Enunciado A:
Responda com base no texto sobre o livro de Kleist:
(i) Que faroeste, segundo o primeiro comentário, tem o mesmo argumento do livro?
(ii) Segundo o comentarista citado na resposta, qual personagem é mais "bonzinho"?
(iii) Quantos comentários a página indica?

Texto:
————————

20 comments / Add your comment below

  1. Milton,

    Eu não li o livro de Kleist. Nem mesmo sabia que ele existia. Mas, lendo sua resenha, descobri que já conhecia a história. É o argumento do faroeste “A Justiça de um Homem”. A única diferença é que os fatos se passam no oeste americano. Não sei se o crédito é atribuído a Kleist na ficha técnica do filme.

        1. Sim, é a mesma história e abaixo copio um comentário que compara Kohlhaas com Myrl Redding. Segundo o comentarista, Myrl Redding é mais “bonzinho”.

          A compare and contrast to Michael Kohlhaas its original source., 1 December 2002
          Author: jmdsalser

          There are descriptions here that may give the ending away.

————————

Dados armazenados:
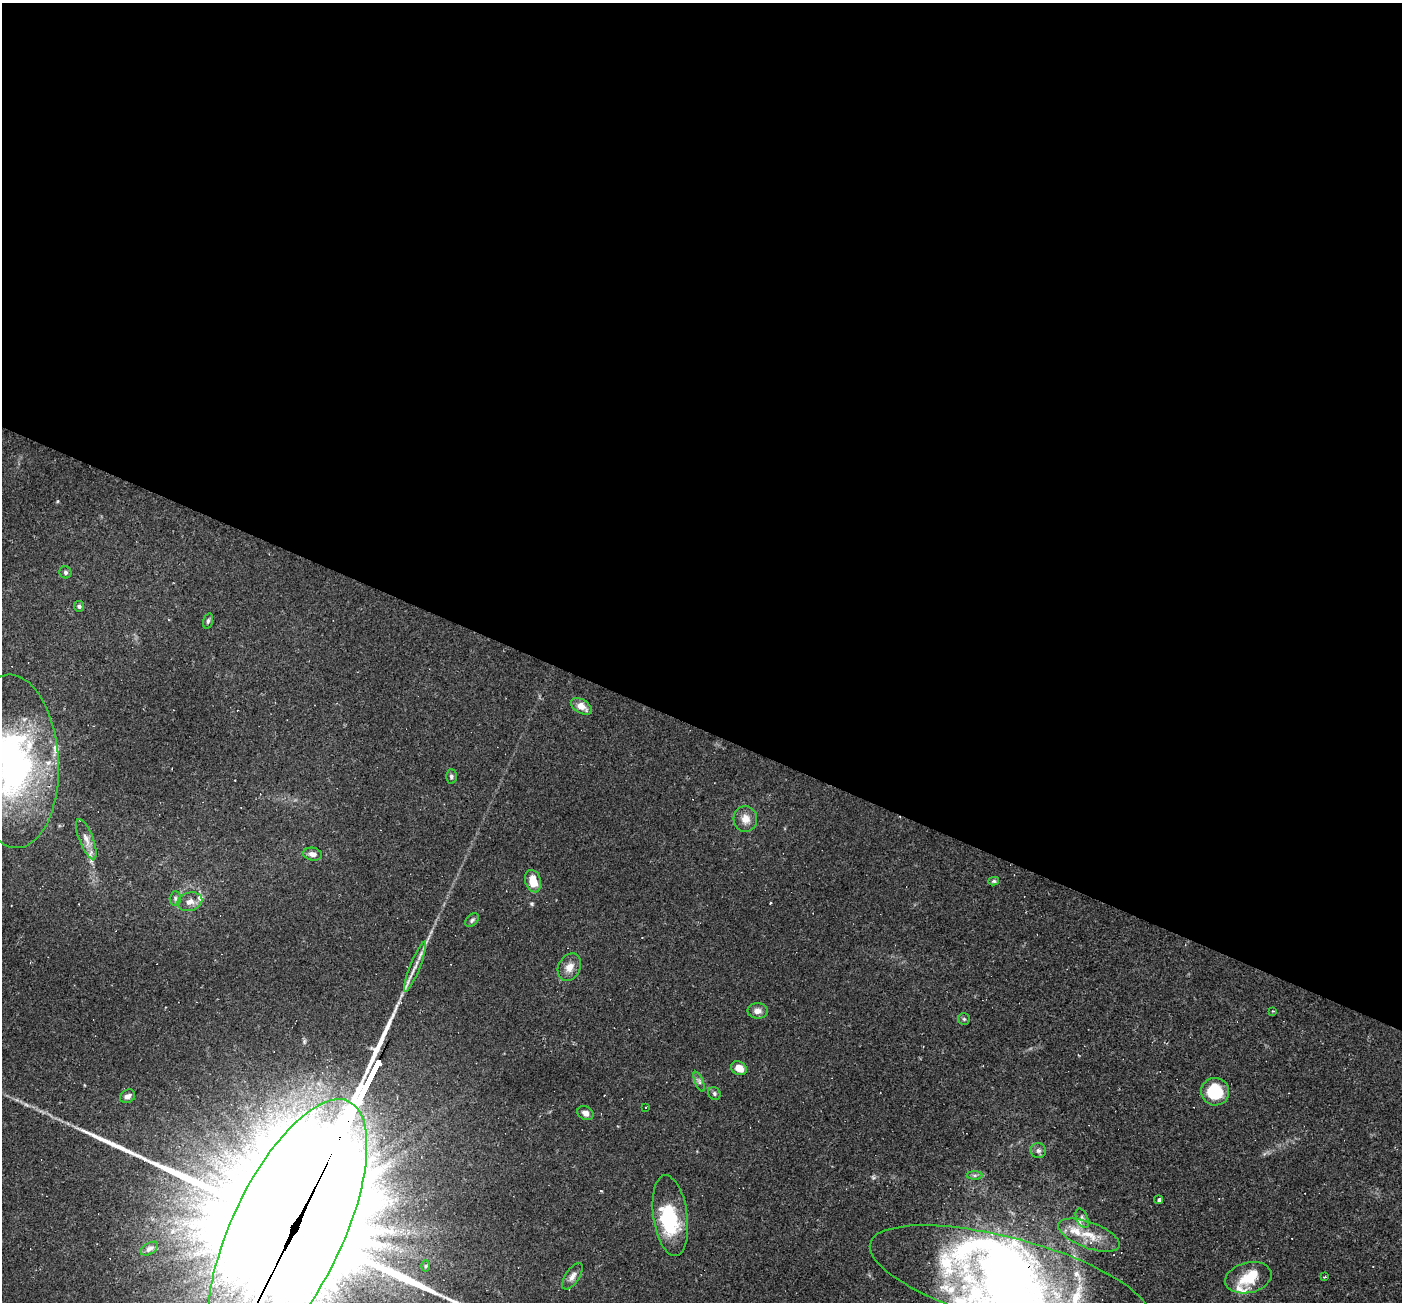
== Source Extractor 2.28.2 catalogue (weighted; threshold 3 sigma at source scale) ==
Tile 3 of 4 x 4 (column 3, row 1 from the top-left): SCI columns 2799-4198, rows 4174-5473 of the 5597 x 5610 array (HDU 1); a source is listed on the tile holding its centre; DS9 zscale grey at full resolution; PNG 1404 x 1304 px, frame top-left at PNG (2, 3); each listed source drawn as its Kron ellipse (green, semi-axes under 4 px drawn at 4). Shown black and unused: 56% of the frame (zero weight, under 2 of 3 exposures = <1% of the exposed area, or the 3 px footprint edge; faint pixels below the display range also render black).
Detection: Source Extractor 2.28.2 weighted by HDU 2 'WHT'; one run over the whole footprint, this tile lists its part. Background 0.0261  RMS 0.0043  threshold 0.0194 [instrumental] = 3 sigma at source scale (4.5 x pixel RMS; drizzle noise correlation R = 1.50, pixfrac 1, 0.05/0.05 arcsec/px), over >= 5 px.
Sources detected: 59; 7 inside a brighter object's white glare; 2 cosmic-ray / hot-pixel residue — neither listed nor drawn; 11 inside a brighter listed object's ellipse — not listed separately; the other 39 listed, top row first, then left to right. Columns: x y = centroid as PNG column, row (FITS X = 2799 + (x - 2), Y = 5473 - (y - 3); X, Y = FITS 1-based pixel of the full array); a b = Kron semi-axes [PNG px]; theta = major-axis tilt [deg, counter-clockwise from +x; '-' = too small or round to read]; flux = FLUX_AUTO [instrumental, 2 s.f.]
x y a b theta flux
65 572 6 5 - 0.95
79 606 5 5 - 1.1
208 621 8 4 75 0.93
581 706 12 7 -32 4.1
13 761 87 45 -87 140
451 776 7 5 -89 0.94
745 819 13 11 -78 4.6
86 839 21 7 -68 3.5
313 854 9 6 -10 2.3
533 881 11 8 -74 7.8
994 881 5 4 - 0.68
175 898 7 5 89 1
190 902 12 9 15 3
472 920 8 5 46 0.99
415 967 27 5 68 4.1
569 967 14 11 62 4.4
758 1011 10 8 -2 2.7
1273 1011 3 2 - 0.34
964 1019 6 6 - 0.78
739 1068 8 6 -29 5.2
699 1082 10 4 -68 1.1
1215 1092 14 13 - 17
714 1093 7 6 - 0.93
128 1096 8 6 31 1.7
646 1107 2 2 - 0.33
585 1113 8 6 -30 2.1
1038 1150 7 7 - 1.4
975 1175 8 4 0 0.91
1159 1200 4 4 - 0.78
670 1216 41 17 -82 25
1082 1218 10 5 -65 1.2
288 1231 143 56 65 40000
1089 1235 32 13 -20 11
149 1249 9 5 31 1.3
426 1266 6 4 88 0.57
572 1276 15 7 56 2.5
1325 1277 3 3 - 0.53
1248 1278 23 15 13 12
1010 1281 144 42 -15 240
Overlapping masked pixels (flux is a lower limit): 2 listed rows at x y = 288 1231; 1010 1281
Isophote crosses this tile's border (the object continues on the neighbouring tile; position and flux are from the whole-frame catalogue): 3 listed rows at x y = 13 761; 288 1231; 1010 1281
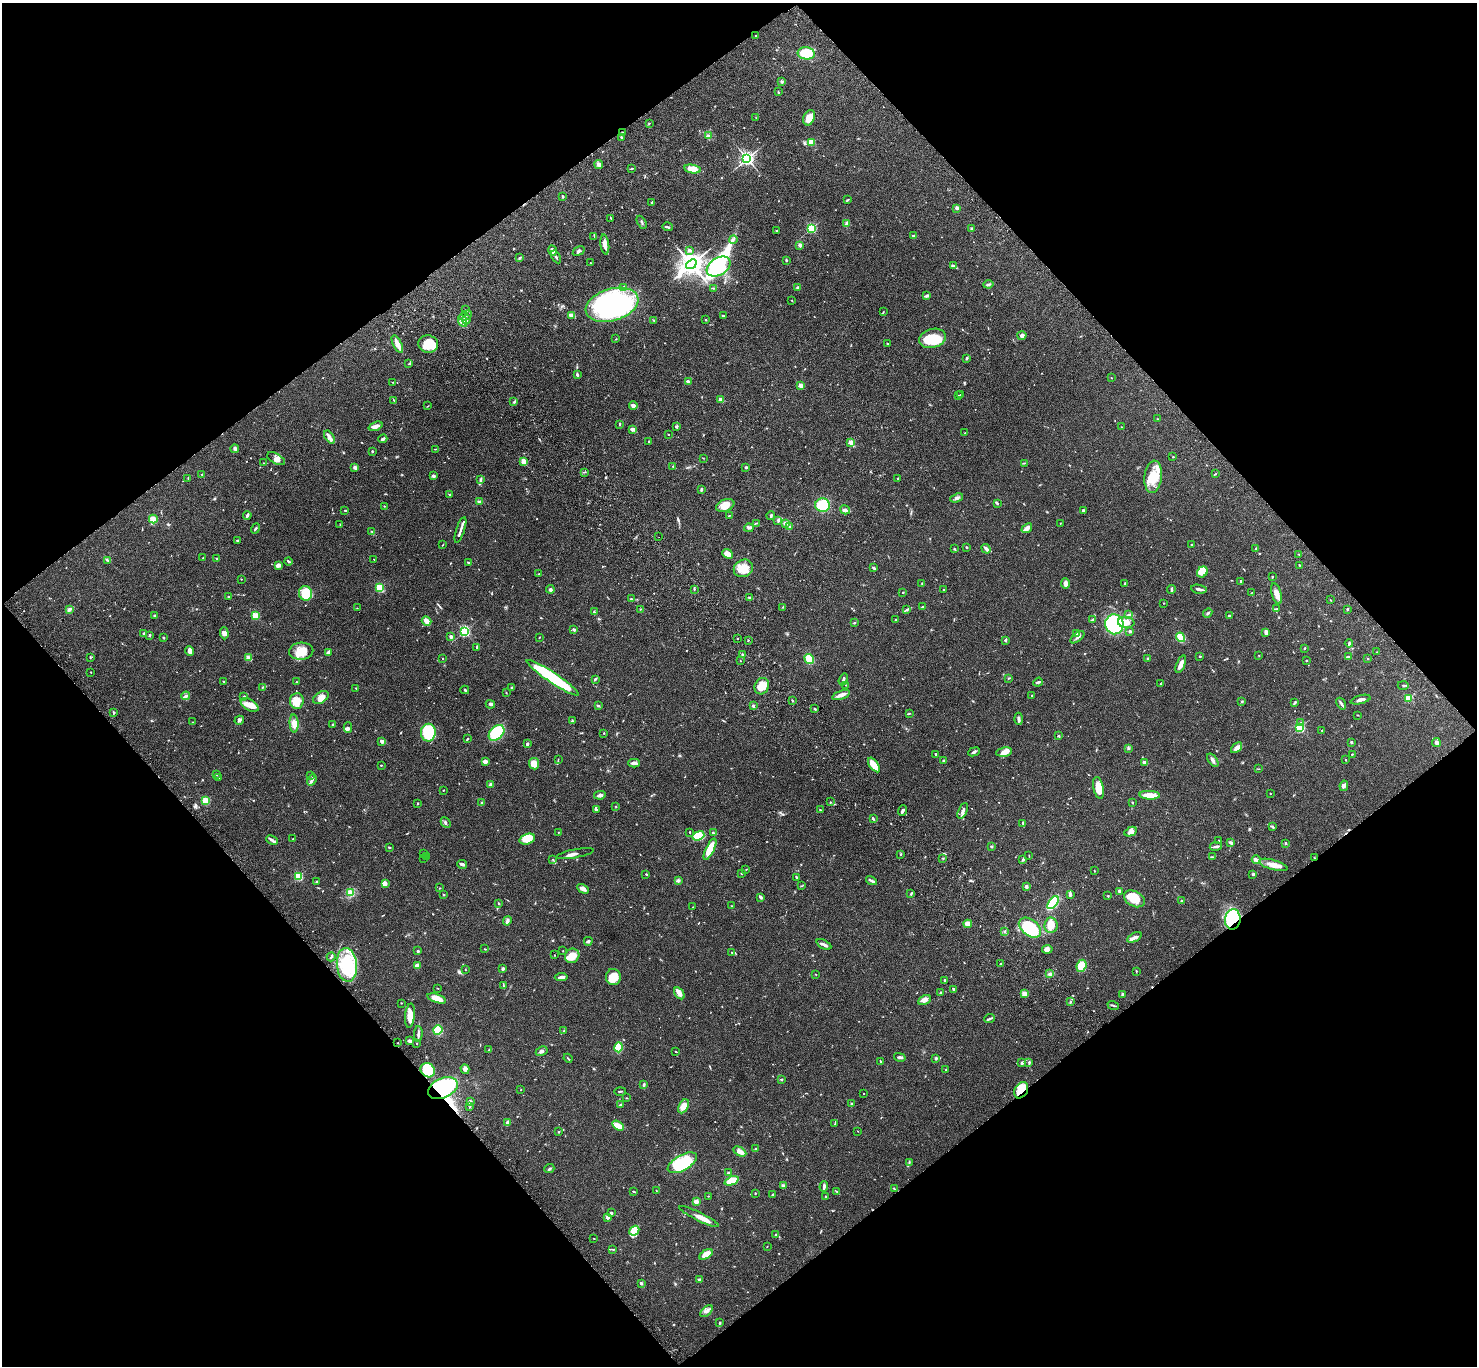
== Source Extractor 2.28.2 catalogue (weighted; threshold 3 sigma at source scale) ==
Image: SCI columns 101-6000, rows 243-5698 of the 6104 x 6081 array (HDU 1 of 3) = the unmasked area's bounding box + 8 px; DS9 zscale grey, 4 x 4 block average (1 PNG px = mean of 4 x 4 image px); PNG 1479 x 1368 px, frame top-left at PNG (2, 3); each listed source drawn as its Kron ellipse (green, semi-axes under 4 px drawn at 4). Shown black and unused: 50% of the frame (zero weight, under 3 of 4 exposures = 6% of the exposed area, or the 3 px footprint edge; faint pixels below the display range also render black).
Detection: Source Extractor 2.28.2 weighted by HDU 2 'WHT'. Background 0.0494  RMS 0.0056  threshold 0.0251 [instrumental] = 3 sigma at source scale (4.5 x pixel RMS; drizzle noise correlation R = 1.50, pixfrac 1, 0.05/0.05 arcsec/px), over >= 5 px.
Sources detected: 825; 2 too faint to see at this stretch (4 x 4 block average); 11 inside a brighter object's white glare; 1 cosmic-ray / hot-pixel residue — neither listed nor drawn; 17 coinciding with a brighter row at this scale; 54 inside a brighter listed object's ellipse — not listed separately; of the other 740, all 500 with FLUX_AUTO >= 1.32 (the completeness limit of this list) listed and drawn (240 fainter detections not listed), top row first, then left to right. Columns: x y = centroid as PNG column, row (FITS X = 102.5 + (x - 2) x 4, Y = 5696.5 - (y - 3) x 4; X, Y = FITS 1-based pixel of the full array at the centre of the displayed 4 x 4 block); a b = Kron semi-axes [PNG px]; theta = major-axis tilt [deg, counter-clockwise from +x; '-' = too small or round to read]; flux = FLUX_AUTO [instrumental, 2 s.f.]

————————

Enunciado B:
Devolva, sem alterações, as linhas das entradas desde o início até a linha que contém "Sources detected: 59;", ambas incluídas. Deixe as imagens fora da resposta.

Resposta esperada A:
(i) "A Justiça de um Homem"
(ii) Myrl Redding
(iii) 20

Resposta esperada B:
== Source Extractor 2.28.2 catalogue (weighted; threshold 3 sigma at source scale) ==
Tile 3 of 4 x 4 (column 3, row 1 from the top-left): SCI columns 2799-4198, rows 4174-5473 of the 5597 x 5610 array (HDU 1); a source is listed on the tile holding its centre; DS9 zscale grey at full resolution; PNG 1404 x 1304 px, frame top-left at PNG (2, 3); each listed source drawn as its Kron ellipse (green, semi-axes under 4 px drawn at 4). Shown black and unused: 56% of the frame (zero weight, under 2 of 3 exposures = <1% of the exposed area, or the 3 px footprint edge; faint pixels below the display range also render black).
Detection: Source Extractor 2.28.2 weighted by HDU 2 'WHT'; one run over the whole footprint, this tile lists its part. Background 0.0261  RMS 0.0043  threshold 0.0194 [instrumental] = 3 sigma at source scale (4.5 x pixel RMS; drizzle noise correlation R = 1.50, pixfrac 1, 0.05/0.05 arcsec/px), over >= 5 px.
Sources detected: 59; 7 inside a brighter object's white glare; 2 cosmic-ray / hot-pixel residue — neither listed nor drawn; 11 inside a brighter listed object's ellipse — not listed separately; the other 39 listed, top row first, then left to right. Columns: x y = centroid as PNG column, row (FITS X = 2799 + (x - 2), Y = 5473 - (y - 3); X, Y = FITS 1-based pixel of the full array); a b = Kron semi-axes [PNG px]; theta = major-axis tilt [deg, counter-clockwise from +x; '-' = too small or round to read]; flux = FLUX_AUTO [instrumental, 2 s.f.]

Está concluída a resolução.